On the other end of the spectrum, you have things like The Last Jedi, which tore down an icon for no other reason than to make room for the writers’ new characters. It was cynical, and it showed an active hatred for the story it was deconstructing.

To me, that’s the line. You have to love what you’re deconstructing, and you have to put the pieces back together in an interesting way. 

Have you had any new stories published recently? Are you currently working on any?
My newest work is actually an ongoing web serial called The Dungeon Mucker. You can read it for free on Royal Road, along with my other (on hiatus) serial, The Isekai Detective.

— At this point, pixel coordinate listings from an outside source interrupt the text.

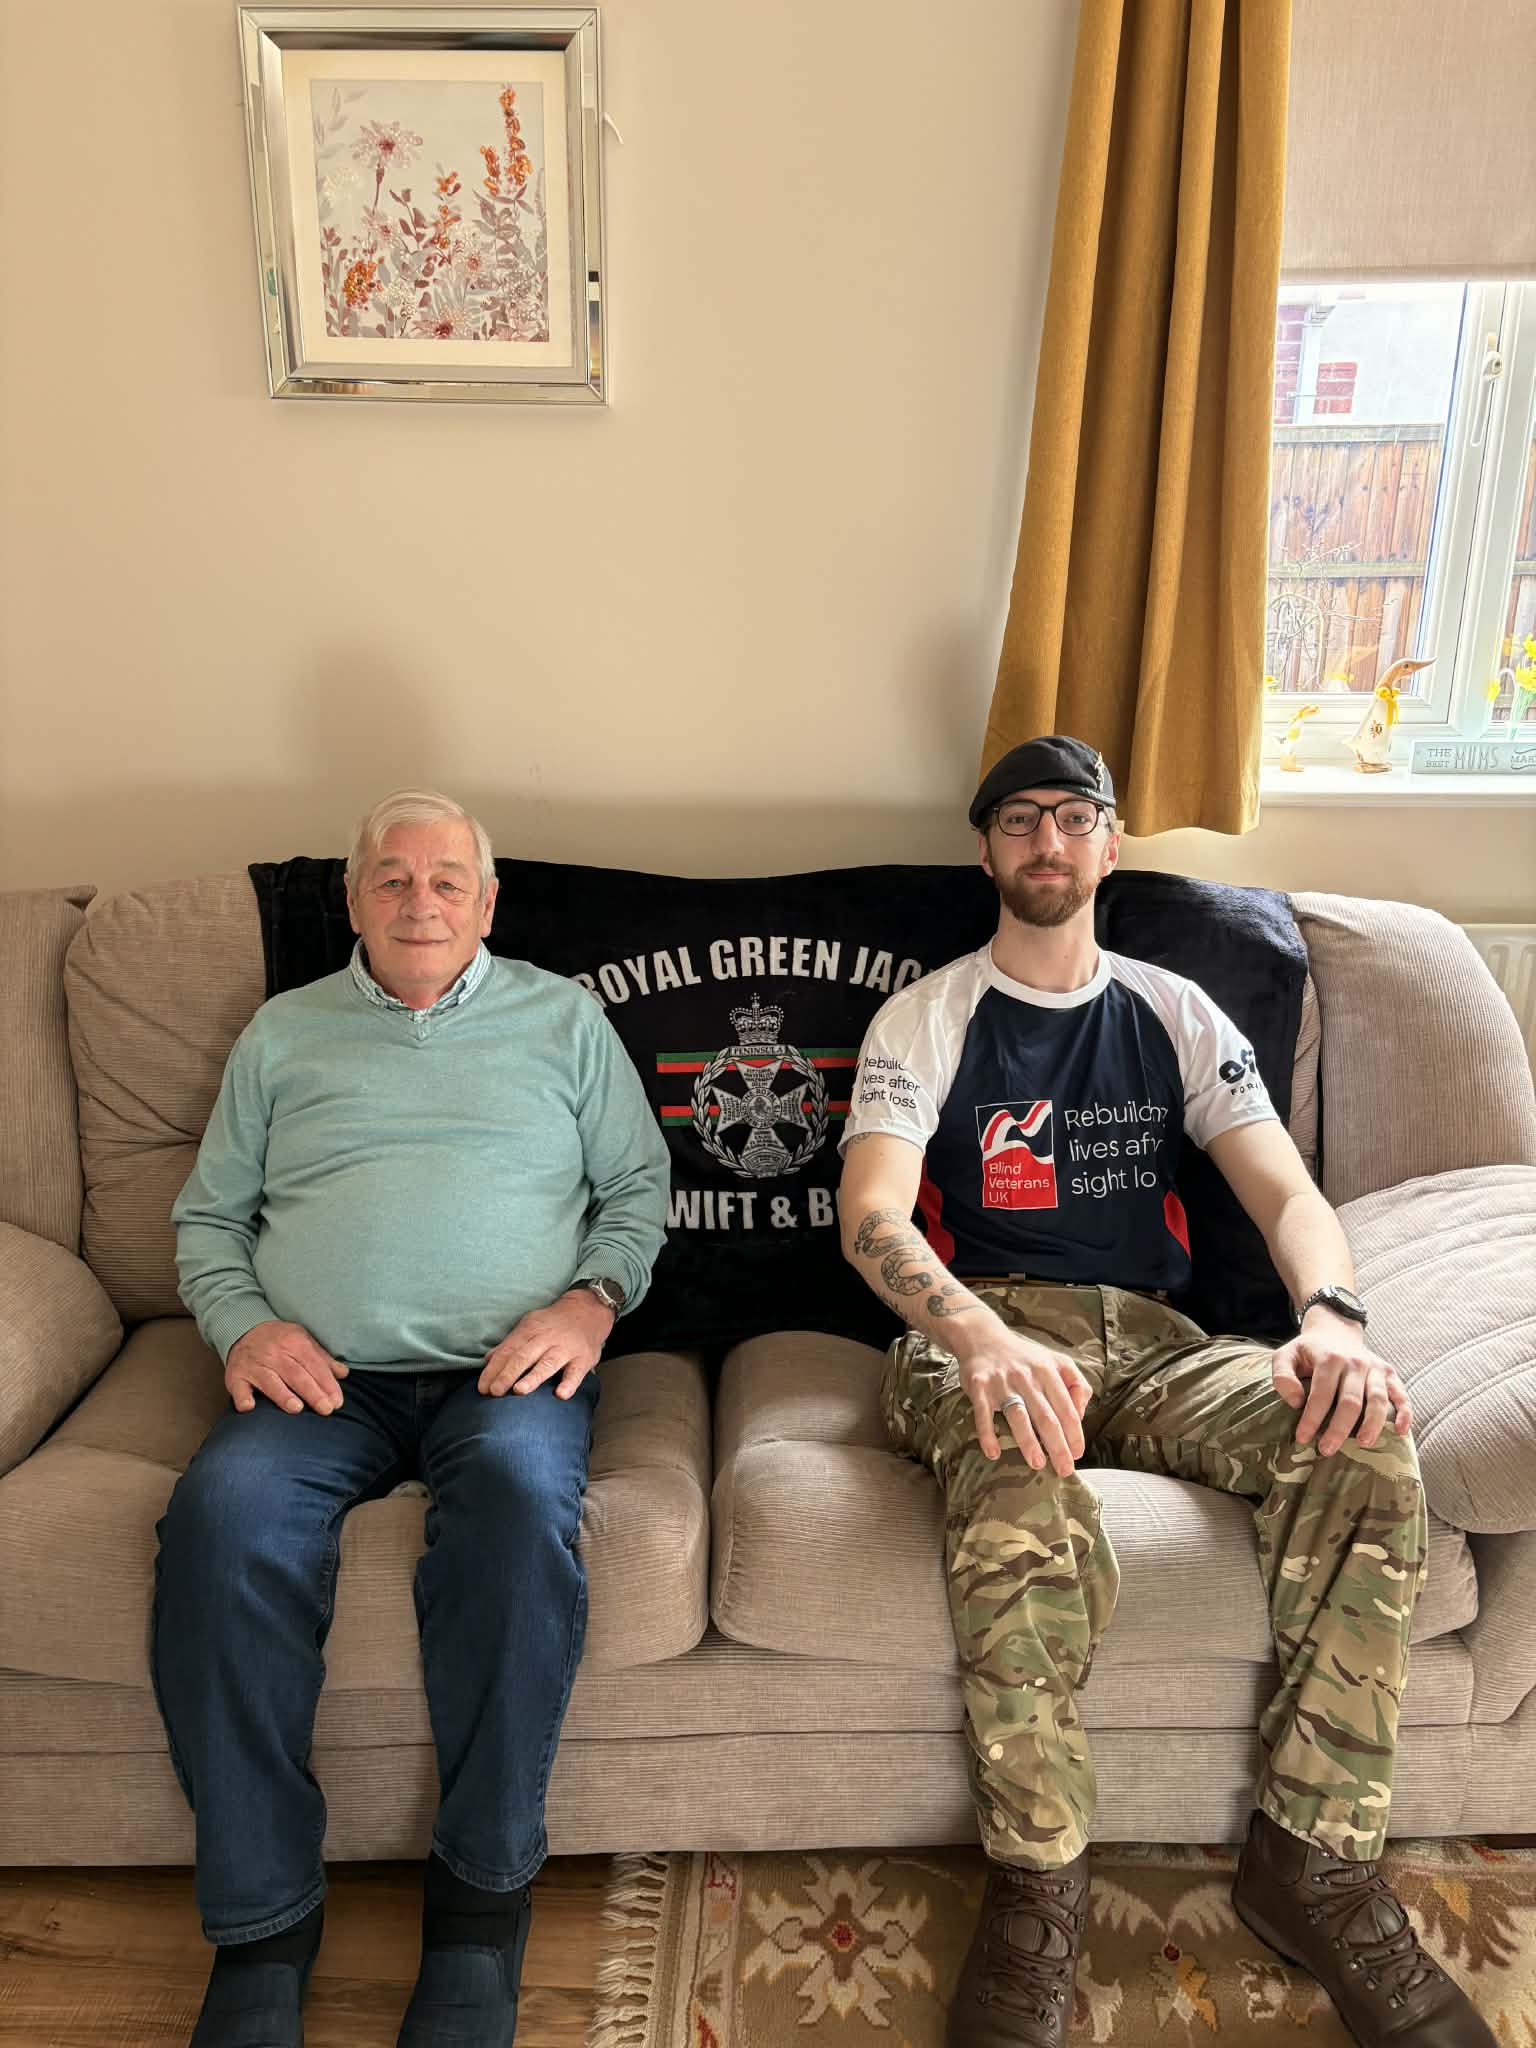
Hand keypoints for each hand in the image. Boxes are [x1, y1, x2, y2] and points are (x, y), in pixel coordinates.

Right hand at [226, 1320, 348, 1415]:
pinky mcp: (236, 1375)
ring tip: (296, 1408)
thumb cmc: (280, 1339)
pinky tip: (249, 1407)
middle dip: (313, 1393)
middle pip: (296, 1375)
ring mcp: (254, 1364)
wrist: (244, 1328)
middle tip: (326, 1409)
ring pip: (270, 1381)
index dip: (327, 1384)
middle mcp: (274, 1353)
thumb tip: (344, 1373)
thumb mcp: (303, 1340)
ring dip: (282, 1395)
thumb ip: (323, 1358)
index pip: (314, 1365)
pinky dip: (242, 1397)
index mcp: (295, 1343)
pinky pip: (238, 1387)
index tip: (337, 1402)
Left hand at [478, 1291, 612, 1399]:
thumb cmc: (554, 1323)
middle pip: (524, 1357)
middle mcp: (546, 1339)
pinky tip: (560, 1395)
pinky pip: (576, 1372)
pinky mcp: (583, 1358)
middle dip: (507, 1374)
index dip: (494, 1369)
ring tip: (519, 1390)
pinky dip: (569, 1383)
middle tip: (494, 1392)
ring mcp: (566, 1349)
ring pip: (547, 1363)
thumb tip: (488, 1360)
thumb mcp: (529, 1326)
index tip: (482, 1387)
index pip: (508, 1351)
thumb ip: (510, 1344)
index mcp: (530, 1331)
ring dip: (533, 1377)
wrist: (588, 1310)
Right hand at [953, 1323, 1092, 1472]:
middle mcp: (1026, 1376)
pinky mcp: (979, 1386)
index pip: (1066, 1408)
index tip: (1077, 1454)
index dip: (1074, 1433)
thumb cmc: (1024, 1357)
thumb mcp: (1056, 1361)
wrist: (983, 1338)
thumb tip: (1081, 1414)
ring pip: (1018, 1416)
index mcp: (1048, 1371)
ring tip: (1037, 1464)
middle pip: (1046, 1417)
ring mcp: (1001, 1382)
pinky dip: (987, 1434)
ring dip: (1028, 1443)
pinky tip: (993, 1453)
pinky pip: (983, 1414)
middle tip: (1064, 1470)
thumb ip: (1076, 1384)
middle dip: (1057, 1446)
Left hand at [1271, 1310, 1412, 1453]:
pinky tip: (1401, 1432)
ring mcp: (1375, 1367)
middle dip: (1339, 1428)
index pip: (1321, 1394)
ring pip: (1378, 1399)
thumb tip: (1296, 1402)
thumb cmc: (1308, 1351)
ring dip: (1372, 1424)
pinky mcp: (1389, 1373)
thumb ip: (1282, 1376)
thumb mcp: (1285, 1356)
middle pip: (1351, 1401)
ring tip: (1363, 1444)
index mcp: (1329, 1358)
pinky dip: (1405, 1413)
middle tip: (1327, 1450)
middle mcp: (1355, 1362)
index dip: (1312, 1418)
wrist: (1334, 1331)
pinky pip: (1401, 1394)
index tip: (1303, 1438)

The Isekai Detective is a straight hardboiled detective yarn, featuring a private eye who specializes in recovering kids who fall out of our reality and into fantasy worlds. It tackles the unspoken link between teenaged "Chosen One" protagonists, and real life horrors like human trafficking and child soldiers.

The Isekai Detective

The Dungeon Mucker, on the other hand, is about an orc janitor who falls in love with the Dark Lord’s head torturer, and has to find a way to get her to notice him. It’s a black comedy. It’s also extremely violent.   

Of the two, The Dungeon Mucker has attracted more interest and reader feedback so far. Like I said... my most successful work tends to be humorous.

I’ve also got a webcomic in the works. I’m reluctant to say much about it before the first installment goes live. But if you enjoy the Wargate books—particularly Jason Anspach and Nick Cole’s Forgotten Ruin series—you’ll want to keep an eye on my website, brainleakage.com.

Name one newer and one older book you have read and enjoyed recently. (“Newer” meaning from the past year or so, and “older” meaning written before 1980.)
Aside from DMR releases, you mean? (No, I definitely did not mean that—DMR)

The first newer book that springs to mind is the above-mentioned Forgotten Ruin. A battalion of Army Rangers goes through a portal to a bizarre Tolkien/D&D-inspired fantasy world, and proceeds to lay the hate on orcs, ogres, and other monsters. It’s no exaggeration to call it the most fun you can have with your clothes on.

Okay. Maybe it’s a little exaggeration.

As for older books, I’ve recently been enjoying Don Pendleton’s original Executioner paperbacks. If you’re a fan of the Punisher, do yourself a favor and read these. Mack Bolan’s ongoing war against the Mafia is an epic for our time, and that is a hill I will die on. 

Any final words?
Just a thanks for the invitation and the opportunity. Looking forward to seeing what new releases you guys are bringing us in the coming year!